Help yourself, help others

  • Can’t go to the gym to work out? Sports teams shut down? Walk through the neighborhood (leaving plenty of socially distant space) and then offer to help — over the phone, digitally or from a distance — elderly neighbors with grass cutting or tree trimming. All of these activities will help you stay fit and help someone who really needs it.
  • Have a car or other transportation? Email, call or use apps like Next Door to arrange to make essential grocery/drugstore runs for housebound neighbors. Even if you have to leave the bags at their doorstep, you can help someone.
  • Offer to cook. For teens who don’t know how to cook, this is the perfect time to learn! Thankfully, you won’t need all those paper towels and rolls of toilet paper people seem to be hoarding. Just some fresh vegetables, a protein and maybe some ingenuity. Start with the basics: how to make scrambled eggs, grilled cheese, homemade tomato soup. Learn to read a recipe or follow a YouTube tutorial.
  • Spivey also suggested using this time to write your state senator or legislator. Tell them your concerns and how it impacts you and your peers. The most active and engaged constituents tend not to be from this age group, but there’s a power in being able to vocalize your concerns to people who can actually do something. “Think about what changes you would like to see made in education based on your experiences as a student,” she said. “Share those experiences as well as practical changes you would like to see made.

Just for you

  • Practice self care.

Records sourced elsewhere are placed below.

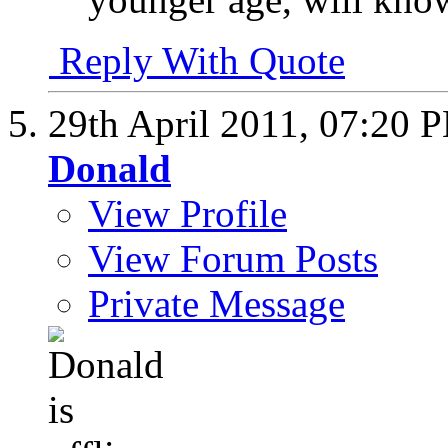
Reply With Quote
29th April 2011,
07:20 
Donald
View Profile
View Forum Posts
Private Message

Yes, we don’t often think of teenagers needing to do this, but with the stress of school stripped away, this time is perfect for learning techniques to relax, including deep breathing or taking a few minutes to meditate or go for a quiet (socially distanced) walk. This mindfulness, if practiced now when things are on pause, will be helpful when school resumes.
  • Try something you’ve never done. With so many how-to videos on YouTube, learn a new skill like yoga, designing clothes or knitting to give you a creative release.
  • Color. Yes, the activity many people quit doing once they hit middle school can be relaxing as well as creative.
  • Clean your room! Yes, parents seem to always admonish teenagers to do just that, but it is a perfect time to go through what you have and figure out what you wear, what you use, what you don’t wear or use and clean up.

Finally, remember that this is only temporary. Even though it seems it could go on for weeks, this, too, shall pass.